Page images and extracted text
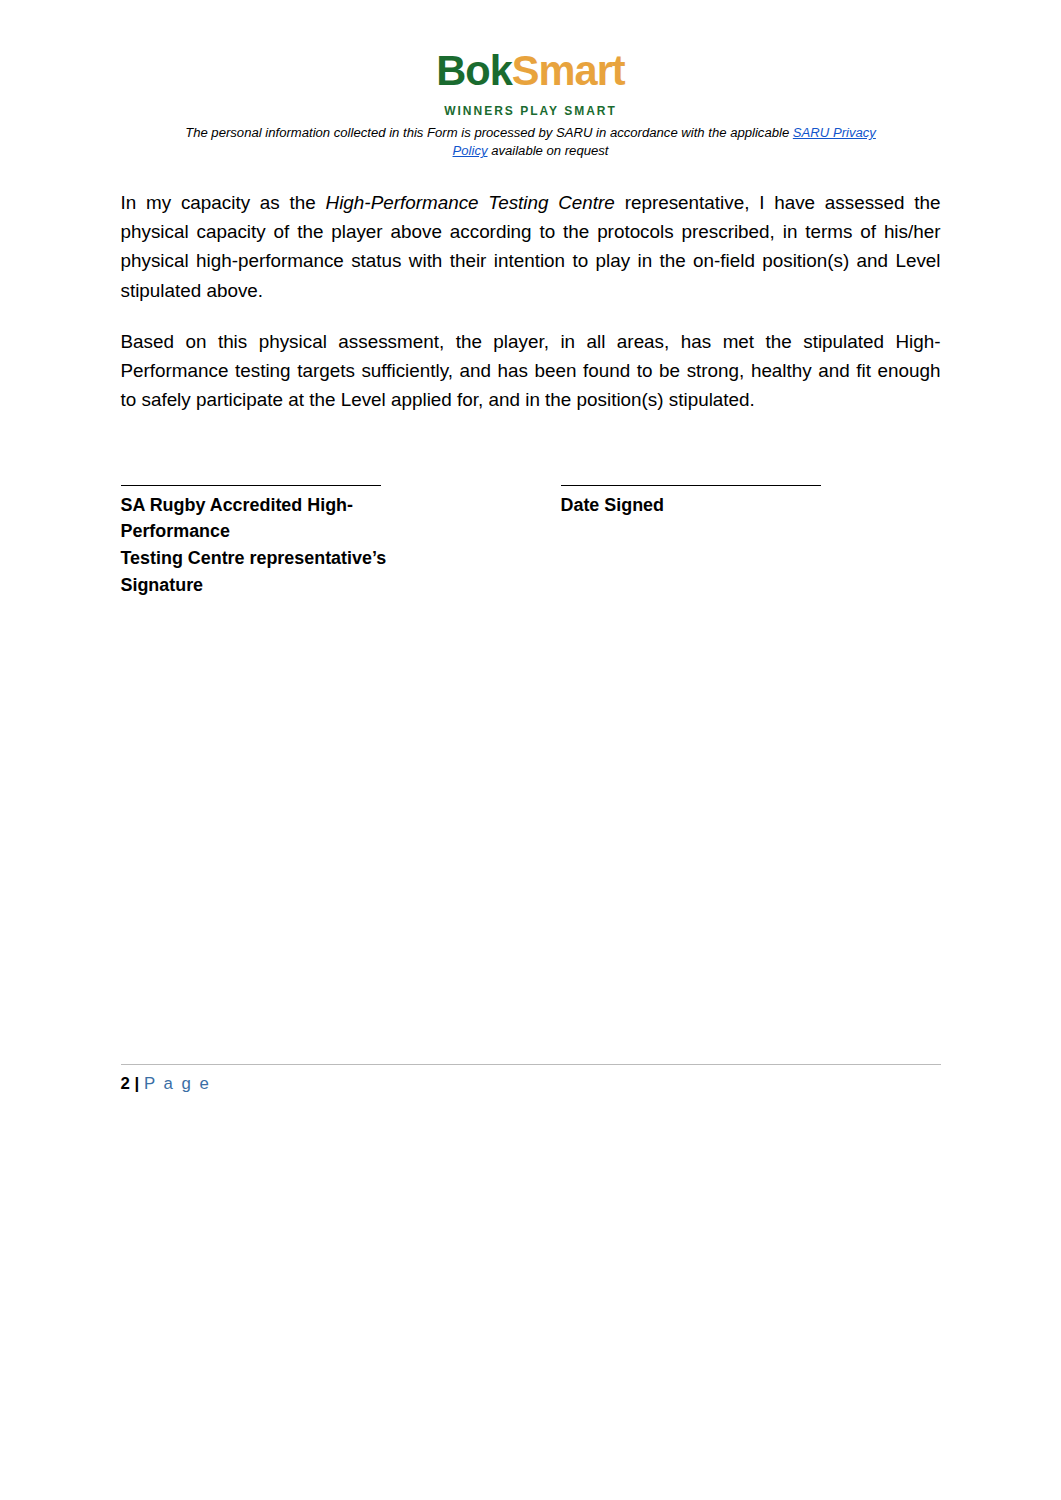Bok Smart
WINNERS PLAY SMART
The personal information collected in this Form is processed by SARU in accordance with the applicable SARU Privacy Policy available on request
In my capacity as the High-Performance Testing Centre representative, I have assessed the physical capacity of the player above according to the protocols prescribed, in terms of his/her physical high-performance status with their intention to play in the on-field position(s) and Level stipulated above.
Based on this physical assessment, the player, in all areas, has met the stipulated High-Performance testing targets sufficiently, and has been found to be strong, healthy and fit enough to safely participate at the Level applied for, and in the position(s) stipulated.
SA Rugby Accredited High-Performance
Testing Centre representative’s Signature
Date Signed
2 | P a g e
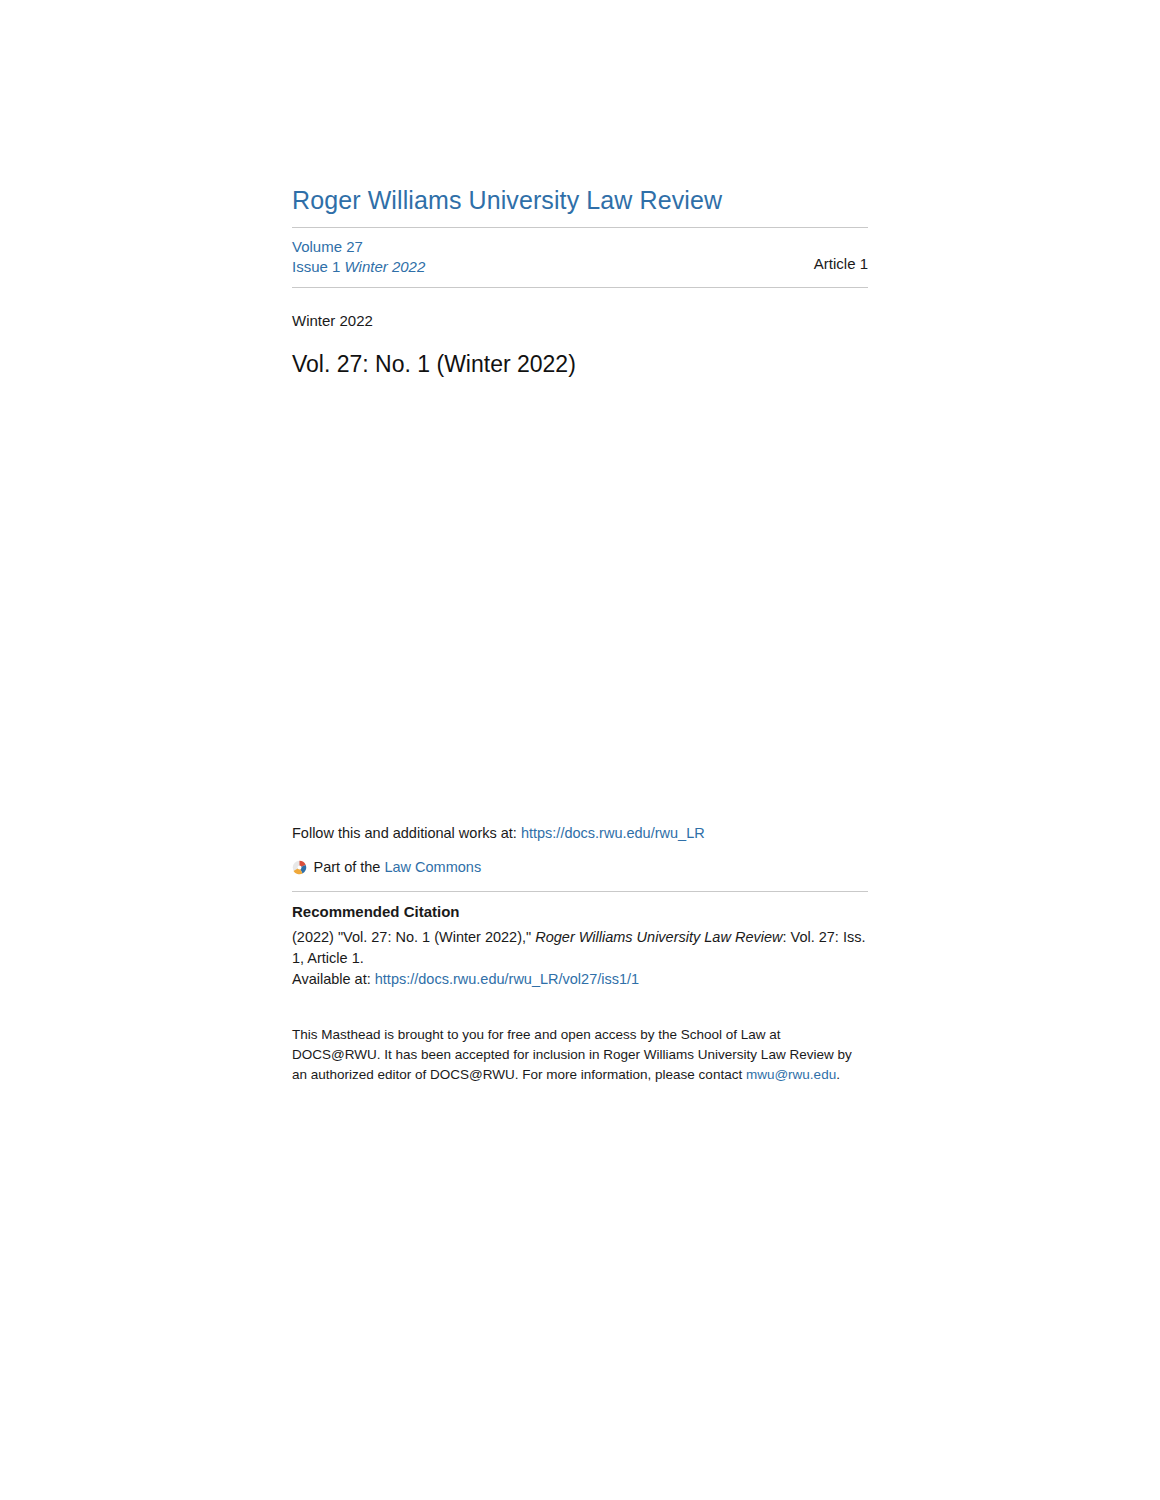Roger Williams University Law Review
Volume 27
Issue 1 Winter 2022
Article 1
Winter 2022
Vol. 27: No. 1 (Winter 2022)
Follow this and additional works at: https://docs.rwu.edu/rwu_LR
Part of the Law Commons
Recommended Citation
(2022) "Vol. 27: No. 1 (Winter 2022)," Roger Williams University Law Review: Vol. 27: Iss. 1, Article 1.
Available at: https://docs.rwu.edu/rwu_LR/vol27/iss1/1
This Masthead is brought to you for free and open access by the School of Law at DOCS@RWU. It has been accepted for inclusion in Roger Williams University Law Review by an authorized editor of DOCS@RWU. For more information, please contact mwu@rwu.edu.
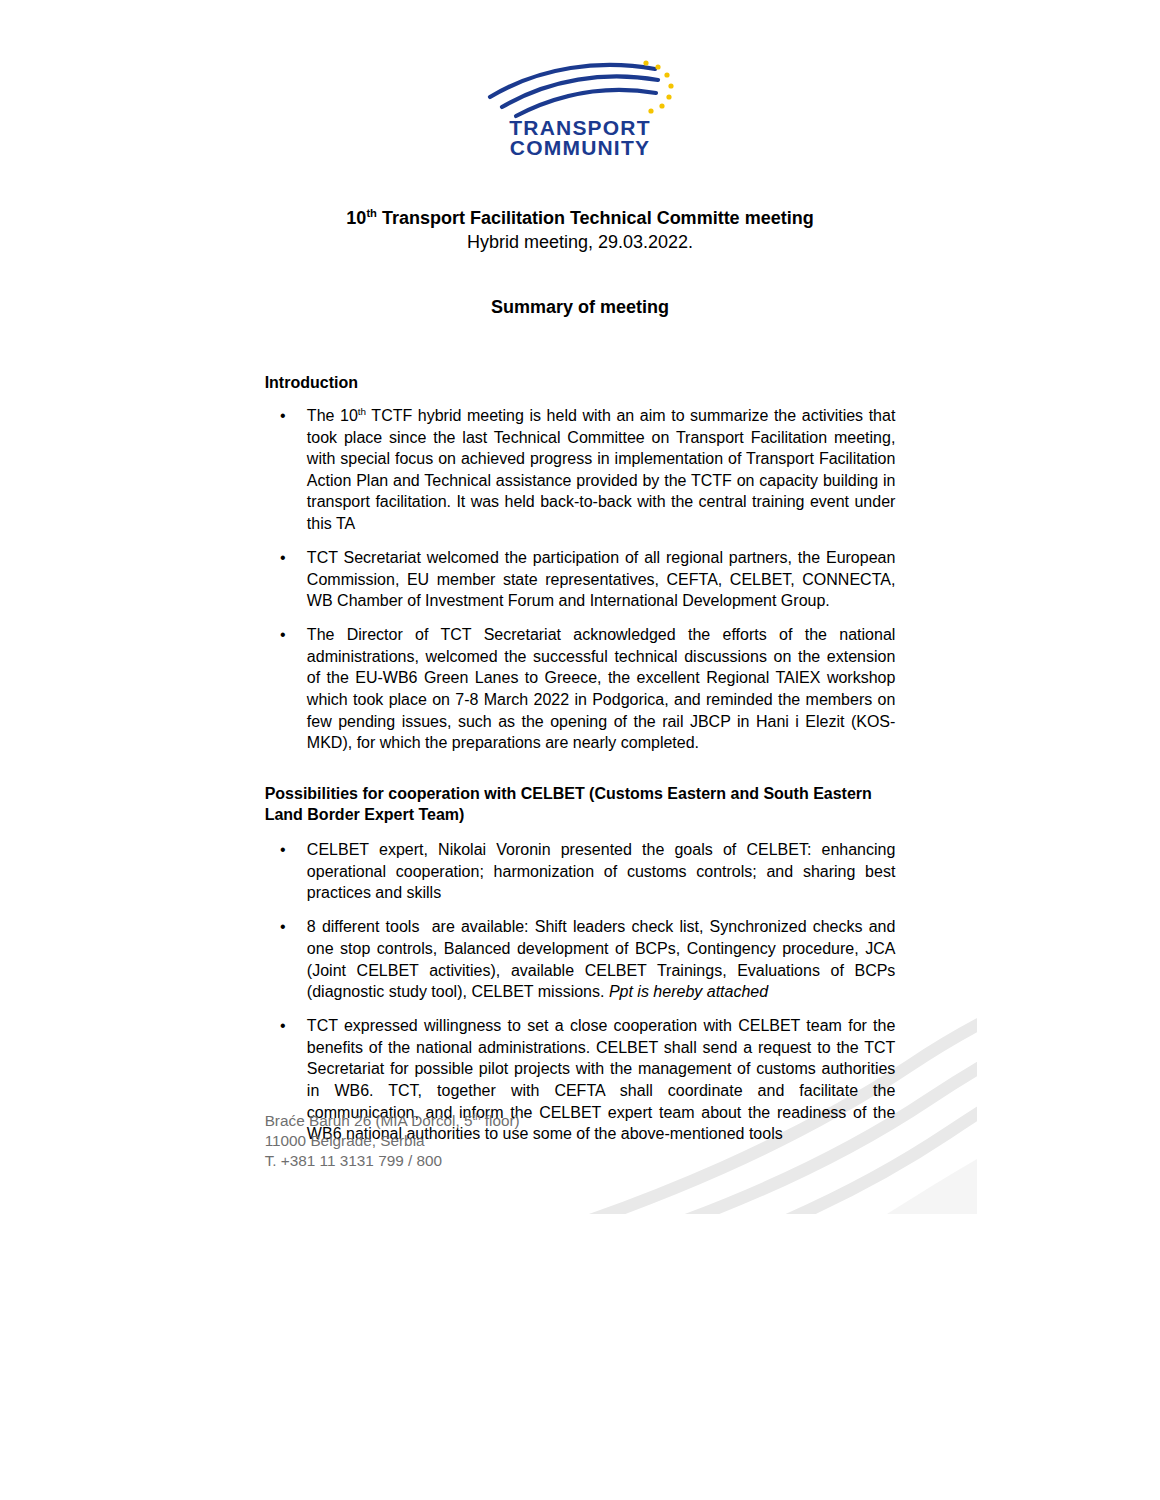TRANSPORT COMMUNITY
10th Transport Facilitation Technical Committe meeting
Hybrid meeting, 29.03.2022.
Summary of meeting
Introduction
The 10th TCTF hybrid meeting is held with an aim to summarize the activities that took place since the last Technical Committee on Transport Facilitation meeting, with special focus on achieved progress in implementation of Transport Facilitation Action Plan and Technical assistance provided by the TCTF on capacity building in transport facilitation. It was held back-to-back with the central training event under this TA
TCT Secretariat welcomed the participation of all regional partners, the European Commission, EU member state representatives, CEFTA, CELBET, CONNECTA, WB Chamber of Investment Forum and International Development Group.
The Director of TCT Secretariat acknowledged the efforts of the national administrations, welcomed the successful technical discussions on the extension of the EU-WB6 Green Lanes to Greece, the excellent Regional TAIEX workshop which took place on 7-8 March 2022 in Podgorica, and reminded the members on few pending issues, such as the opening of the rail JBCP in Hani i Elezit (KOS-MKD), for which the preparations are nearly completed.
Possibilities for cooperation with CELBET (Customs Eastern and South Eastern Land Border Expert Team)
CELBET expert, Nikolai Voronin presented the goals of CELBET: enhancing operational cooperation; harmonization of customs controls; and sharing best practices and skills
8 different tools are available: Shift leaders check list, Synchronized checks and one stop controls, Balanced development of BCPs, Contingency procedure, JCA (Joint CELBET activities), available CELBET Trainings, Evaluations of BCPs (diagnostic study tool), CELBET missions. Ppt is hereby attached
TCT expressed willingness to set a close cooperation with CELBET team for the benefits of the national administrations. CELBET shall send a request to the TCT Secretariat for possible pilot projects with the management of customs authorities in WB6. TCT, together with CEFTA shall coordinate and facilitate the communication, and inform the CELBET expert team about the readiness of the WB6 national authorities to use some of the above-mentioned tools
Braće Baruh 26 (MIA Dorćol, 5th floor)
11000 Belgrade, Serbia
T. +381 11 3131 799 / 800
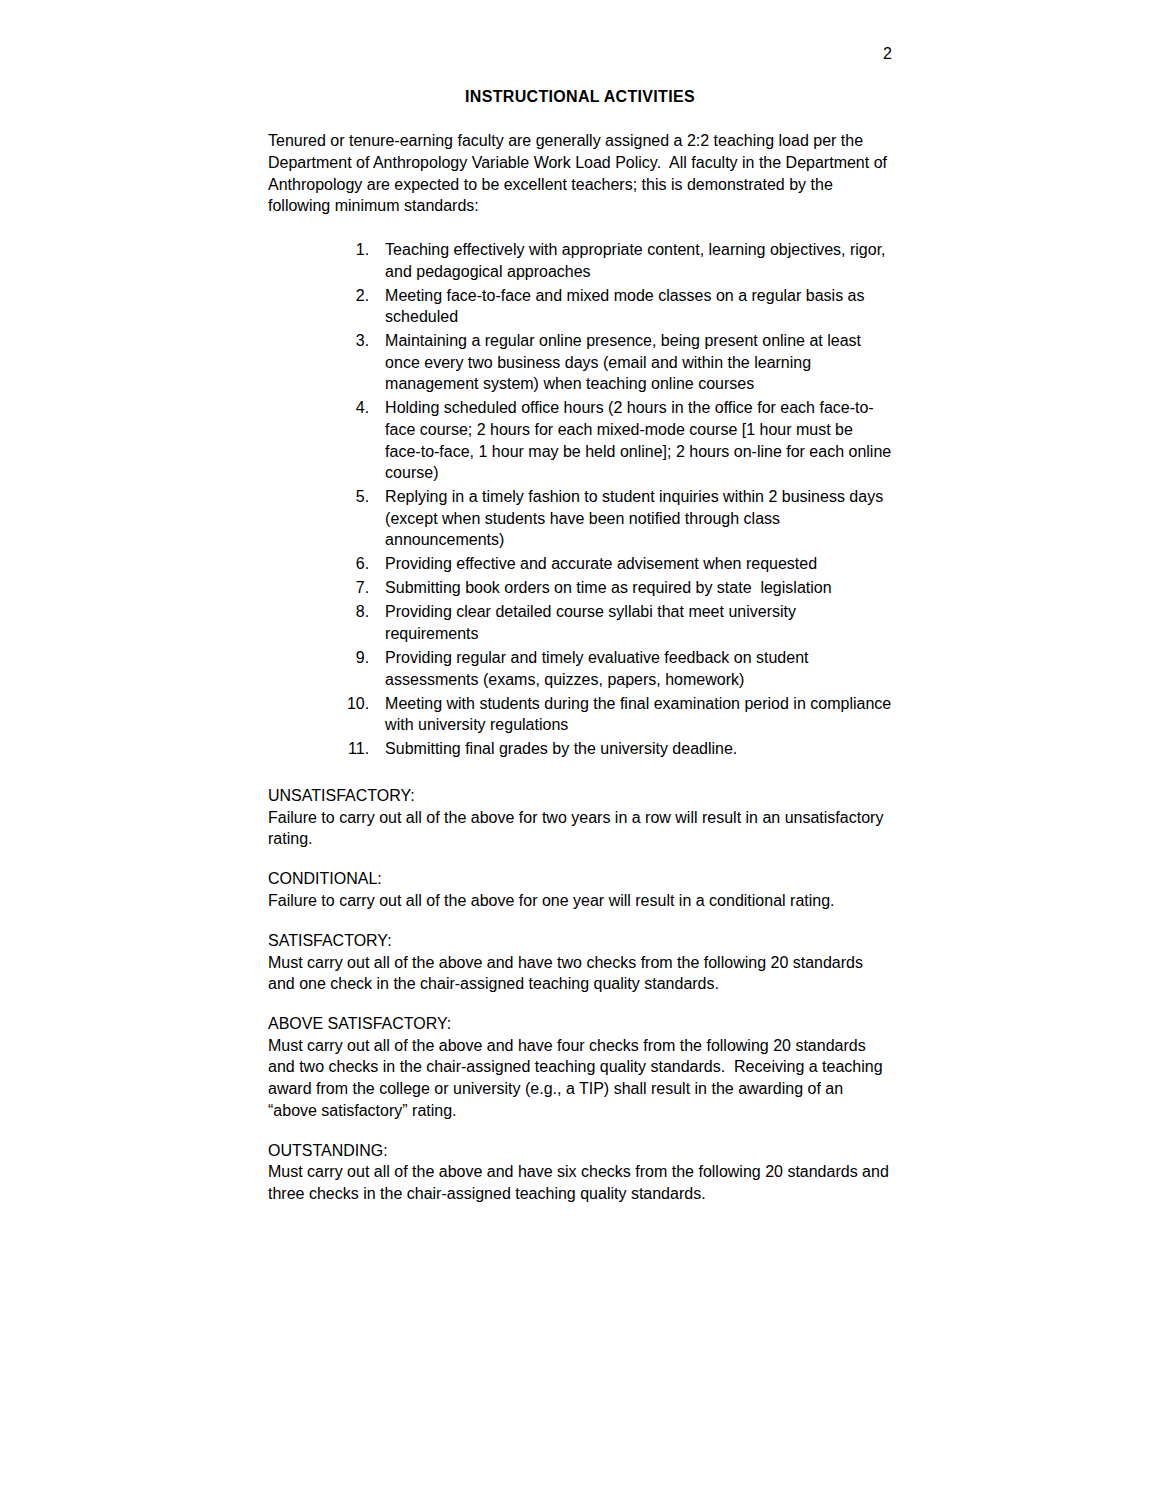2
INSTRUCTIONAL ACTIVITIES
Tenured or tenure-earning faculty are generally assigned a 2:2 teaching load per the Department of Anthropology Variable Work Load Policy. All faculty in the Department of Anthropology are expected to be excellent teachers; this is demonstrated by the following minimum standards:
Teaching effectively with appropriate content, learning objectives, rigor, and pedagogical approaches
Meeting face-to-face and mixed mode classes on a regular basis as scheduled
Maintaining a regular online presence, being present online at least once every two business days (email and within the learning management system) when teaching online courses
Holding scheduled office hours (2 hours in the office for each face-to-face course; 2 hours for each mixed-mode course [1 hour must be face-to-face, 1 hour may be held online]; 2 hours on-line for each online course)
Replying in a timely fashion to student inquiries within 2 business days (except when students have been notified through class announcements)
Providing effective and accurate advisement when requested
Submitting book orders on time as required by state legislation
Providing clear detailed course syllabi that meet university requirements
Providing regular and timely evaluative feedback on student assessments (exams, quizzes, papers, homework)
Meeting with students during the final examination period in compliance with university regulations
Submitting final grades by the university deadline.
UNSATISFACTORY:
Failure to carry out all of the above for two years in a row will result in an unsatisfactory rating.
CONDITIONAL:
Failure to carry out all of the above for one year will result in a conditional rating.
SATISFACTORY:
Must carry out all of the above and have two checks from the following 20 standards and one check in the chair-assigned teaching quality standards.
ABOVE SATISFACTORY:
Must carry out all of the above and have four checks from the following 20 standards and two checks in the chair-assigned teaching quality standards. Receiving a teaching award from the college or university (e.g., a TIP) shall result in the awarding of an “above satisfactory” rating.
OUTSTANDING:
Must carry out all of the above and have six checks from the following 20 standards and three checks in the chair-assigned teaching quality standards.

- _PROBLEM TO SOLVE_: Repeat the records above word for word. Pictures stay out of the copy.

- _YOUR RESPONSE_:
Bok Smart
WINNERS PLAY SMART
The personal information collected in this Form is processed by SARU in accordance with the applicable SARU Privacy Policy available on request
In my capacity as the High-Performance Testing Centre representative, I have assessed the physical capacity of the player above according to the protocols prescribed, in terms of his/her physical high-performance status with their intention to play in the on-field position(s) and Level stipulated above.
Based on this physical assessment, the player, in all areas, has met the stipulated High-Performance testing targets sufficiently, and has been found to be strong, healthy and fit enough to safely participate at the Level applied for, and in the position(s) stipulated.
SA Rugby Accredited High-Performance
Testing Centre representative’s Signature
Date Signed
2 | P a g e
Roger Williams University Law Review
Volume 27
Issue 1 Winter 2022
Article 1
Winter 2022
Vol. 27: No. 1 (Winter 2022)
Follow this and additional works at: https://docs.rwu.edu/rwu_LR
Part of the Law Commons
Recommended Citation
(2022) "Vol. 27: No. 1 (Winter 2022)," Roger Williams University Law Review: Vol. 27: Iss. 1, Article 1.
Available at: https://docs.rwu.edu/rwu_LR/vol27/iss1/1
This Masthead is brought to you for free and open access by the School of Law at DOCS@RWU. It has been accepted for inclusion in Roger Williams University Law Review by an authorized editor of DOCS@RWU. For more information, please contact mwu@rwu.edu.
TRANSPORT COMMUNITY
10th Transport Facilitation Technical Committe meeting
Hybrid meeting, 29.03.2022.
Summary of meeting
Introduction
The 10th TCTF hybrid meeting is held with an aim to summarize the activities that took place since the last Technical Committee on Transport Facilitation meeting, with special focus on achieved progress in implementation of Transport Facilitation Action Plan and Technical assistance provided by the TCTF on capacity building in transport facilitation. It was held back-to-back with the central training event under this TA
TCT Secretariat welcomed the participation of all regional partners, the European Commission, EU member state representatives, CEFTA, CELBET, CONNECTA, WB Chamber of Investment Forum and International Development Group.
The Director of TCT Secretariat acknowledged the efforts of the national administrations, welcomed the successful technical discussions on the extension of the EU-WB6 Green Lanes to Greece, the excellent Regional TAIEX workshop which took place on 7-8 March 2022 in Podgorica, and reminded the members on few pending issues, such as the opening of the rail JBCP in Hani i Elezit (KOS-MKD), for which the preparations are nearly completed.
Possibilities for cooperation with CELBET (Customs Eastern and South Eastern Land Border Expert Team)
CELBET expert, Nikolai Voronin presented the goals of CELBET: enhancing operational cooperation; harmonization of customs controls; and sharing best practices and skills
8 different tools are available: Shift leaders check list, Synchronized checks and one stop controls, Balanced development of BCPs, Contingency procedure, JCA (Joint CELBET activities), available CELBET Trainings, Evaluations of BCPs (diagnostic study tool), CELBET missions. Ppt is hereby attached
TCT expressed willingness to set a close cooperation with CELBET team for the benefits of the national administrations. CELBET shall send a request to the TCT Secretariat for possible pilot projects with the management of customs authorities in WB6. TCT, together with CEFTA shall coordinate and facilitate the communication, and inform the CELBET expert team about the readiness of the WB6 national authorities to use some of the above-mentioned tools
Braće Baruh 26 (MIA Dorćol, 5th floor)
11000 Belgrade, Serbia
T. +381 11 3131 799 / 800
2
INSTRUCTIONAL ACTIVITIES
Tenured or tenure-earning faculty are generally assigned a 2:2 teaching load per the Department of Anthropology Variable Work Load Policy. All faculty in the Department of Anthropology are expected to be excellent teachers; this is demonstrated by the following minimum standards:
Teaching effectively with appropriate content, learning objectives, rigor, and pedagogical approaches
Meeting face-to-face and mixed mode classes on a regular basis as scheduled
Maintaining a regular online presence, being present online at least once every two business days (email and within the learning management system) when teaching online courses
Holding scheduled office hours (2 hours in the office for each face-to-face course; 2 hours for each mixed-mode course [1 hour must be face-to-face, 1 hour may be held online]; 2 hours on-line for each online course)
Replying in a timely fashion to student inquiries within 2 business days (except when students have been notified through class announcements)
Providing effective and accurate advisement when requested
Submitting book orders on time as required by state legislation
Providing clear detailed course syllabi that meet university requirements
Providing regular and timely evaluative feedback on student assessments (exams, quizzes, papers, homework)
Meeting with students during the final examination period in compliance with university regulations
Submitting final grades by the university deadline.
UNSATISFACTORY:
Failure to carry out all of the above for two years in a row will result in an unsatisfactory rating.
CONDITIONAL:
Failure to carry out all of the above for one year will result in a conditional rating.
SATISFACTORY:
Must carry out all of the above and have two checks from the following 20 standards and one check in the chair-assigned teaching quality standards.
ABOVE SATISFACTORY:
Must carry out all of the above and have four checks from the following 20 standards and two checks in the chair-assigned teaching quality standards. Receiving a teaching award from the college or university (e.g., a TIP) shall result in the awarding of an “above satisfactory” rating.
OUTSTANDING:
Must carry out all of the above and have six checks from the following 20 standards and three checks in the chair-assigned teaching quality standards.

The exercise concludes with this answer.